Né à Brooklyn d’une famille juive qui avait émigré dix ans plus tôt de Pologne, Jerome Rothenberg est une des figures majeures de la poésie américaine. Il a créé la synthèse entre les icones du modernisme américain (Pound, Williams, G. Stein), les avant-gardes européennes (dada, futurisme, surréalisme) et la relecture de la poésie des origines (notamment rituelle indienne) loin d’une attitude passive.
Il est l’auteur d’une quinzaine de recueils importants dont Poems for the Game of Silence, Vienna Blood, The Lorca Variations, Seedings & other poems, Shaking the Pumpkin (“Secouer la Citrouille”) et Seneca journal qui doit être relié à son anthologie Les Techniciens de Sacré (Corti en 2008) est selon l’auteur son livre «le plus ethnopoétique ». Il a été écrit après un séjour de deux ans dans la réserve indienne Seneca à l’Ouest de l’État de New York.
Jerome Rothenberg y était parti à la recherche de lui-même mais soudain une transformation a surgi : « Je suis devenu castor.
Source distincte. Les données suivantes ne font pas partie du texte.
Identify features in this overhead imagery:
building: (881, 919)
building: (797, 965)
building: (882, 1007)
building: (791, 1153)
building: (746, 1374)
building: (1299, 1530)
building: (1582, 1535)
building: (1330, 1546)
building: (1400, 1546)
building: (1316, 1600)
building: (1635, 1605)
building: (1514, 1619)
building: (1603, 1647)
Richard Johnny John a été mon père. La cérémonie, qui s’est déroulée dans la maison longue, a été très courte. Ils ont dit quelques mots en seneca. (…) Ma femme et mon fils sont devenus grands hérons. Elle a été nommée Celle Qui Voyage, il a été nommé Le Parleur. (…) Je me suis intéressé aux castors quatre ans plus tard, quand nous sommes allés vivre à Salamanca ». L’auteur y a trouvé le « localisme » qui insère l’Histoire dans un lieu, son poème en est devenu l’épopée. Et l’auteur d’ajouter : « Quand je mourrai, mon nom retournera là d’où il est venu. Un Seneca viendra le chercher. »
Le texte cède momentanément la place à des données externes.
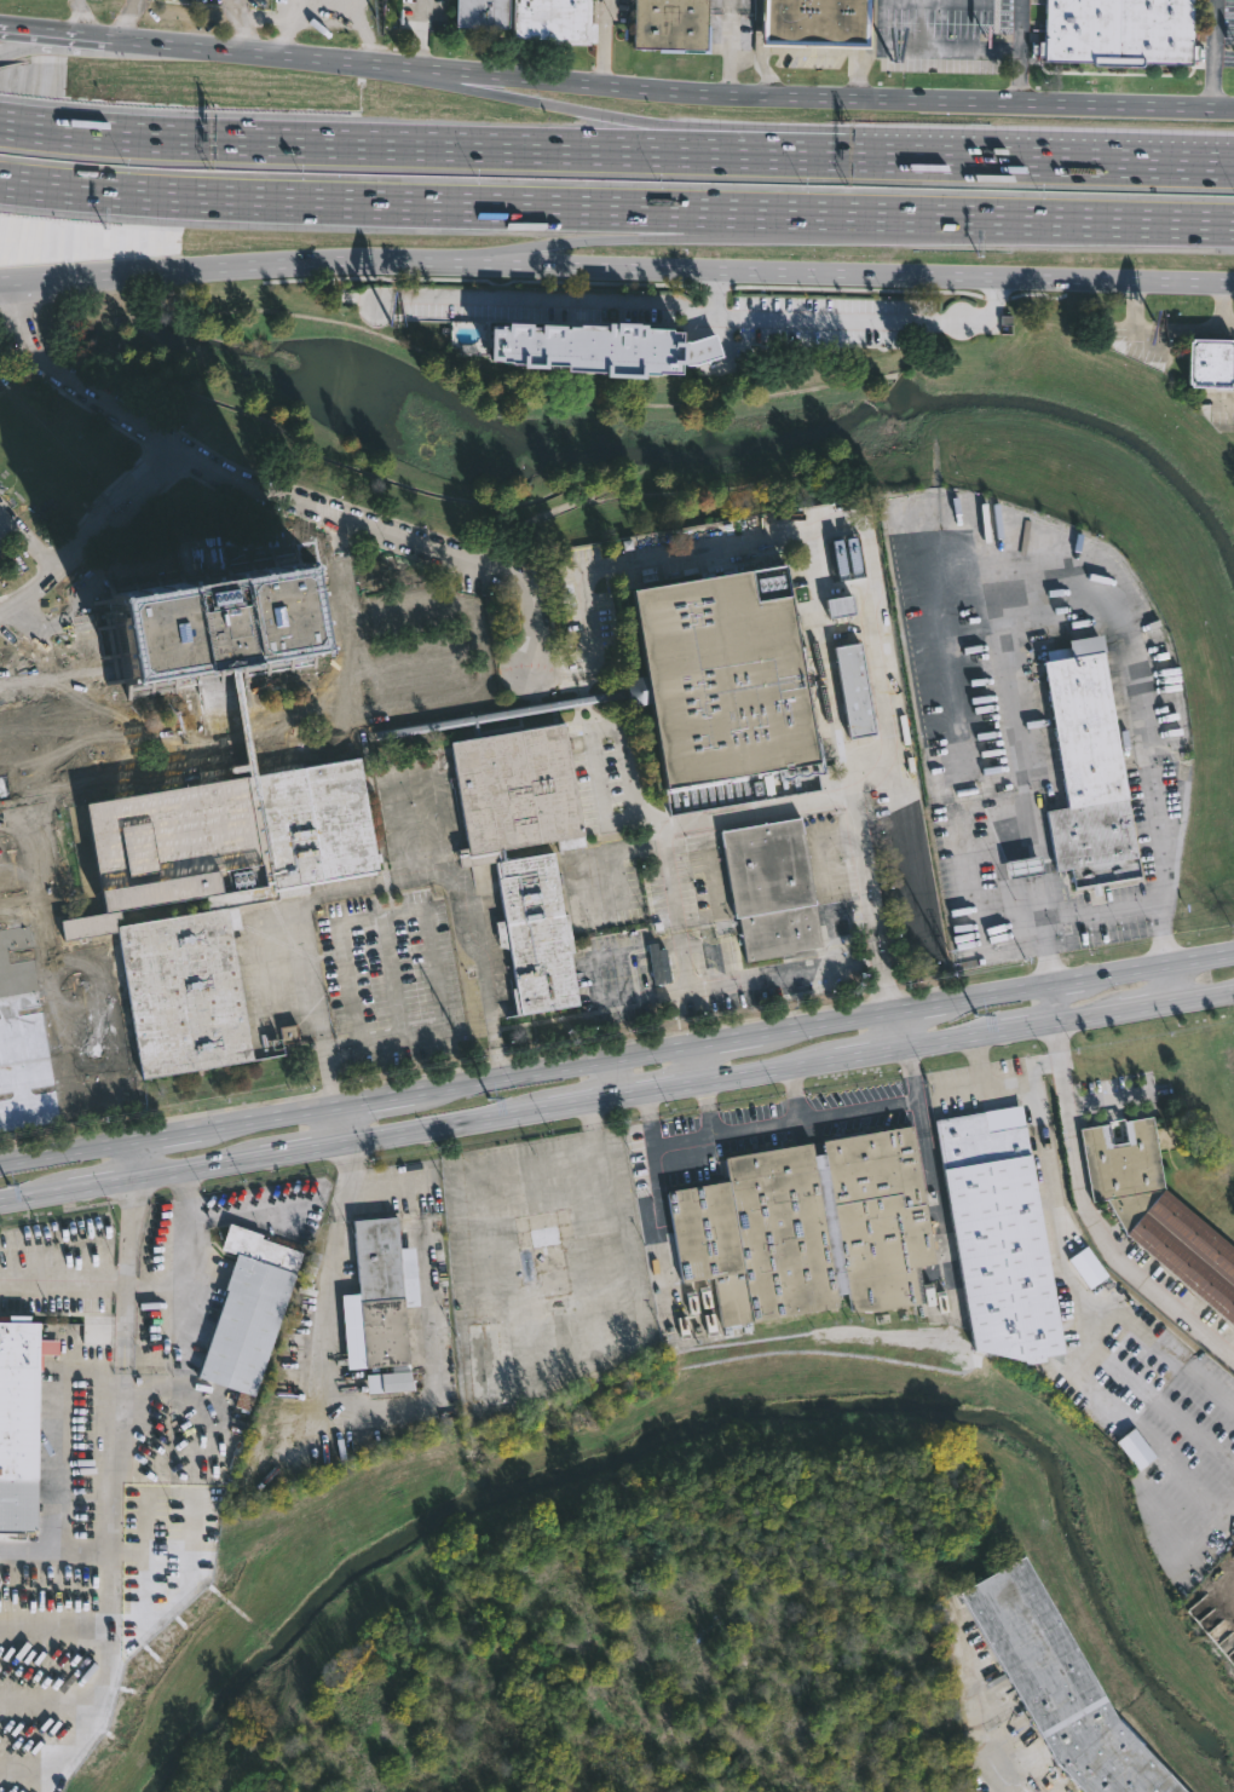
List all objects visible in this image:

Chez Rothenberg, le corps est tout sauf irréel mais on ne le reconnaît pas. A cela, une raison majeure : la poésie du corps est rare. La plupart des poètes tentent de ramener la viande à du mental et faute d’en pouvoir plus d’autres retombent vers de l’explicatif. Le poète américain, à l’inverse, se frotte donc à l’incontenable qui nous sert de réservoir. Et pas seulement de pulsions.
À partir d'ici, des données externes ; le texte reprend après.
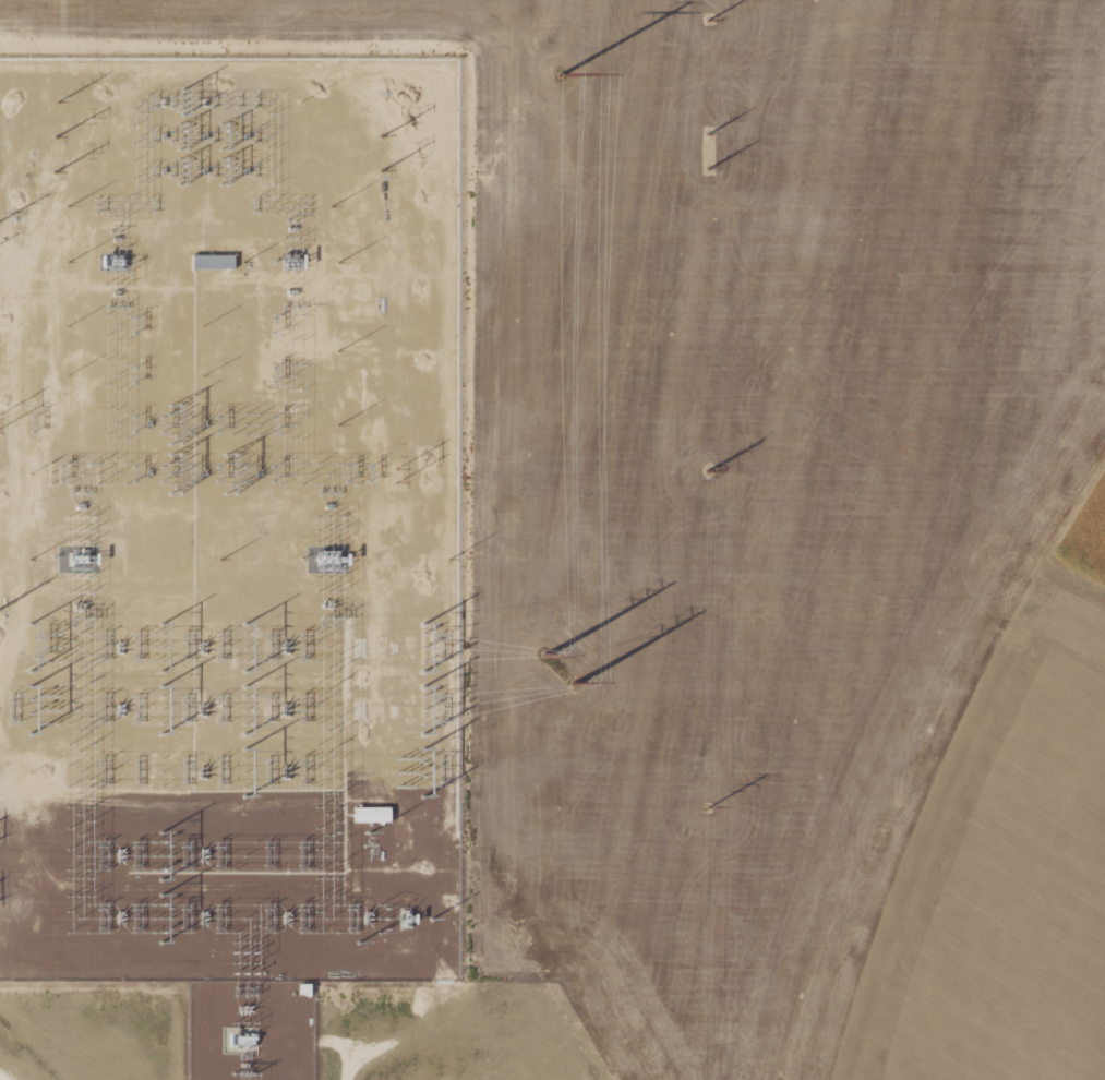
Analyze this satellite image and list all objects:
power tower: (709, 21)
power tower: (561, 76)
power tower: (710, 135)
power tower: (55, 137)
power tower: (382, 137)
power tower: (710, 169)
power tower: (382, 171)
power tower: (56, 173)
power tower: (710, 473)
power tower: (395, 476)
power substation: (229, 522)
power tower: (545, 657)
power tower: (578, 685)
power tower: (710, 810)
building: (366, 816)
power substation: (251, 1033)

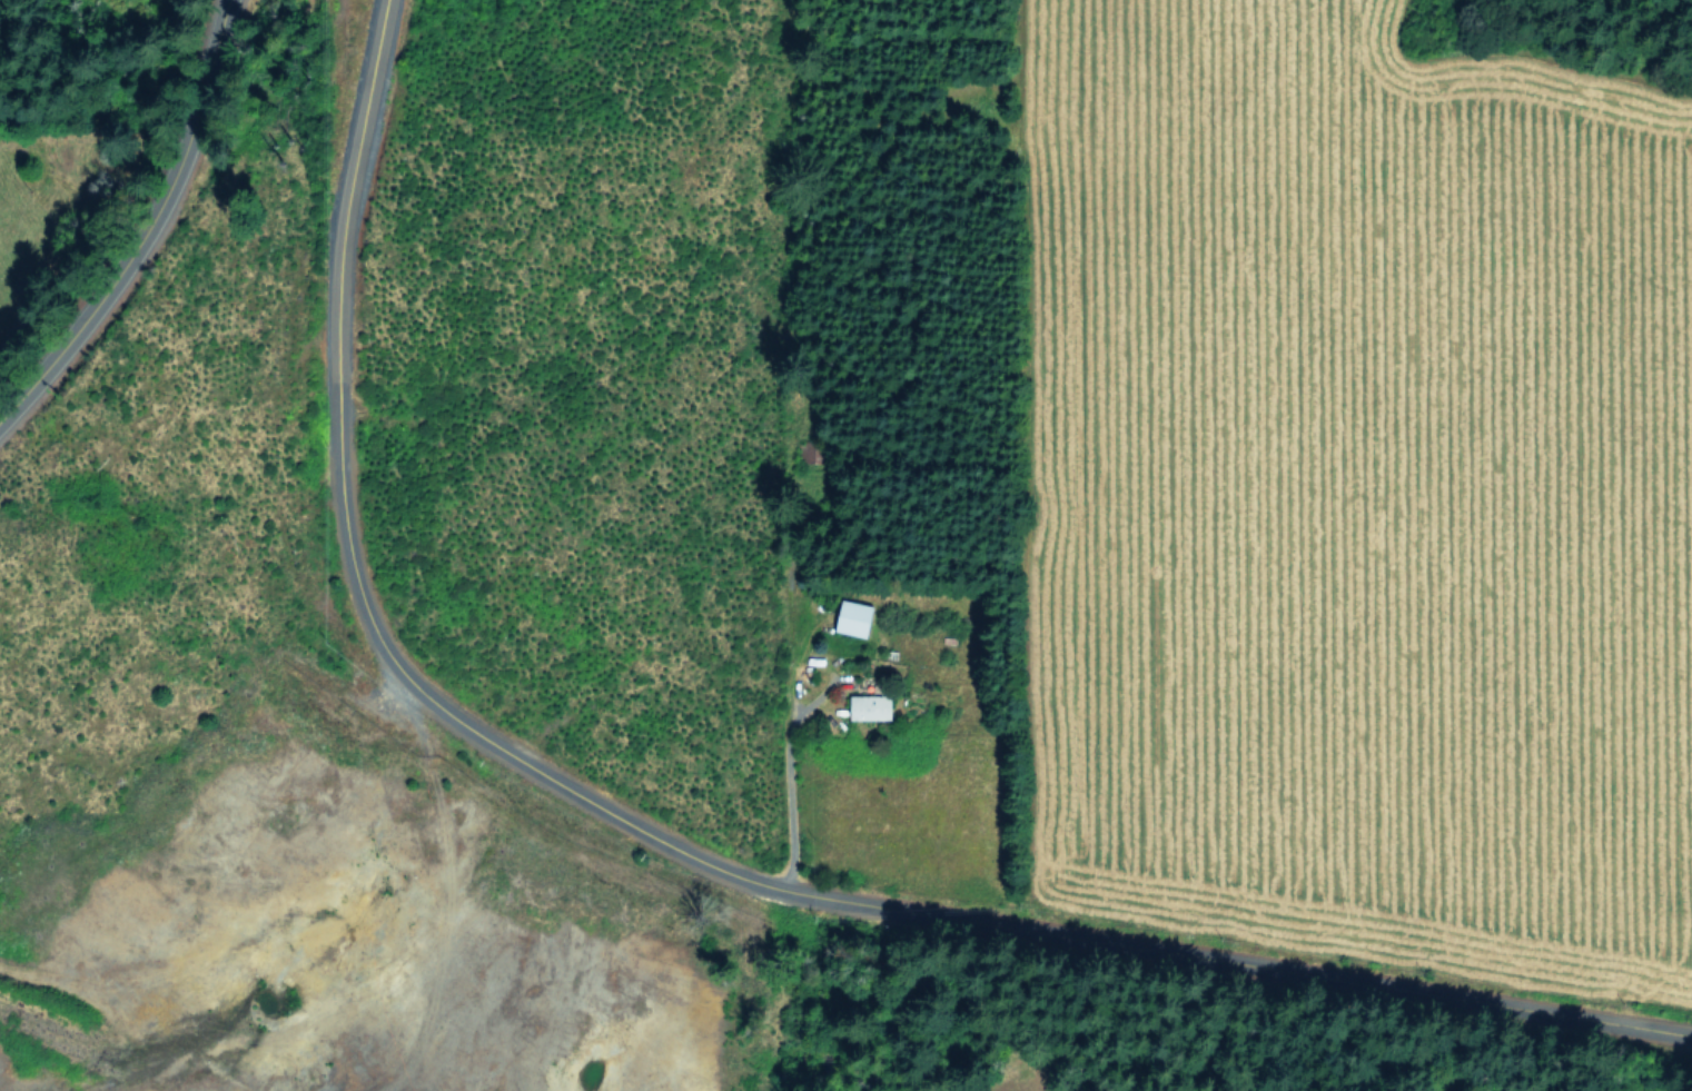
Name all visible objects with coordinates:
road: (140, 218)
building: (856, 618)
road: (777, 701)
building: (871, 708)
road: (683, 848)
Loin des constructions obsessionnelles, le poète s’applique à le déconstruire et à le décomposer, non pour offrir nerfs et abattis, mais pour chercher à montrer par les mots et le rythme primitif comment il s’ouvre et se ferme face à l’Histoire et comment avec elle (et la narration qui la raconte), cela « suit son cours » (Beckett). Loin des énoncés ponctuels, Seneca comme La Citrouille restent de longs récitatifs où la (fausse) naïveté devient la nécessaire arrogance.
jean-paul gavard-perret
Jerome Rothenberg,
- Journal seneca , Série américaine (traduit de l’anglais par Didier Permerle), Editions José Corti, Paris, 2015.
- Secouer la citrouille (traduit par Christophe Lamiot Enos), Les Presses Universitaires de Rouen et du Havre (PURH), 2015.